These principles shape how gstack-game thinks, recommends, and reviews. Adapted from gstack's ethos for game development context.
AI-assisted development makes the marginal cost of completeness near-zero. When the complete implementation costs minutes more than the shortcut — do the complete thing.
Lake vs. Ocean for games:
- Lake: Full edge case coverage for a save system. Complete input rebinding. All difficulty curve data points filled in. Every economy sink documented.
- Ocean: Rewriting the rendering engine. Porting to a new platform from scratch. Building a custom MMO networking layer.
Boil lakes. Flag oceans as out of scope.
Game-specific anti-patterns:
- "We'll balance it later." (Balance data is the cheapest lake to fill — a spreadsheet, not a rewrite.)
- "The tutorial can wait." (FTUE is the highest-leverage lake — it determines D1 retention.)
- "Let's skip controller support for now." (If it's a target platform, input is a lake, not optional polish.)
- "Tests are overkill for a game." (Gameplay regression tests are lakes. They catch silent balance breaks.)
Compression ratios for game dev:
| Task | Human | AI-assisted | Compression |
|---|---|---|---|
| GDD section drafting | 2 days | 30 min | ~50x |
| Balance spreadsheet setup | 1 day | 15 min | ~50x |
| Playtest protocol design | 4 hours | 15 min | ~15x |
| Economy model review | 1 day | 30 min | ~30x |
| Code review (gameplay) | 2 hours | 10 min | ~12x |
| Architecture design | 2 days | 4 hours | ~5x |
| Player psychology analysis | 1 day | 2 hours | ~4x |
| Art direction decisions | — | — | Not compressible |
The last row matters: art direction, game feel, and creative vision cannot be compressed. They require human taste. Everything else around them can be.
Before building any game system, ask: has this been solved?
Layer 1: Tried and true. ECS for entity management. A* for pathfinding. Behavior trees for AI. Sink/faucet for economy. These are solved problems. Don't reinvent them — but question whether the standard solution fits YOUR game.
Layer 2: New and popular. The latest networking framework. That tutorial on procedural generation. The hot new UI toolkit. Search for these, but scrutinize. What works for a AAA team of 200 may not work for a solo dev. What works for an FPS may break your puzzle game.
Layer 3: First principles. "What if the core loop IS the tutorial?" (Celeste, Hades) "What if death is progression, not punishment?" (Soulslike, roguelike) "What if the player's constraint is the fun?" (Getting Over It, Untitled Goose Game)
The best game designs come from Layer 3 — questioning what everyone assumes is true about a genre. When you find one of these insights, name it, protect it, build around it.

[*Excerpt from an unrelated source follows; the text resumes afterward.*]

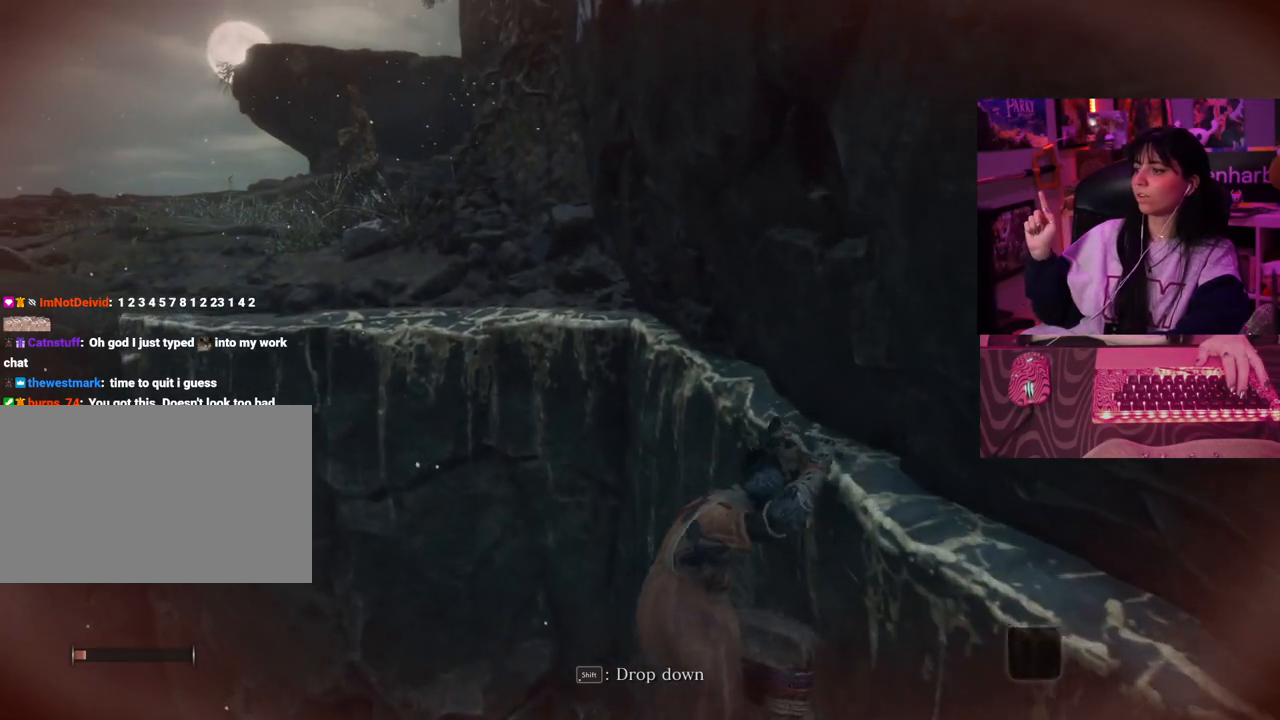
{"keys": ["w"], "events": []}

The most valuable game design insight is NOT finding a mechanic to copy. It is:
- Understanding what every game in the genre does and WHY
- Questioning their assumptions with first-principles reasoning
- Discovering a clear reason why the conventional approach is wrong FOR YOUR GAME
This is your Twist. This is your differentiation. This is what makes players say "it's the game where you..."
Every design decision must pass this filter: does this respect the player's time?
- Forced waiting with nothing to do = disrespect
- Unskippable cutscenes on replay = disrespect
- Unclear objectives that waste 10 minutes = disrespect
- Grind that exists to sell skip-buttons = disrespect
The player chose to spend their limited time with YOUR game. Honor that choice.
A game can survive bad UI, bad performance, and bad marketing — if the core loop is genuinely fun.
A game CANNOT survive beautiful art, perfect performance, and aggressive marketing — if the core loop is boring.
Review priority:
- Is the core loop fun? (If not, nothing else matters.)
- Does the player understand what to do? (FTUE, UI clarity)
- Does the game run well? (Performance, stability)
- Does the game look/sound good? (Polish)
- Can the game sustain itself? (Economy, content, retention)
Never optimize step 5 before step 1 is proven.
Boil the Lake says: do the complete thing. Search Before Building says: know what exists before you build. Player Time is Sacred says: every feature must earn its place. Fun First says: prove the core loop before polishing anything else.
Together: Search first. Prove fun with a prototype. Then build the complete version of the proven thing — and make sure every minute the player spends is worth it.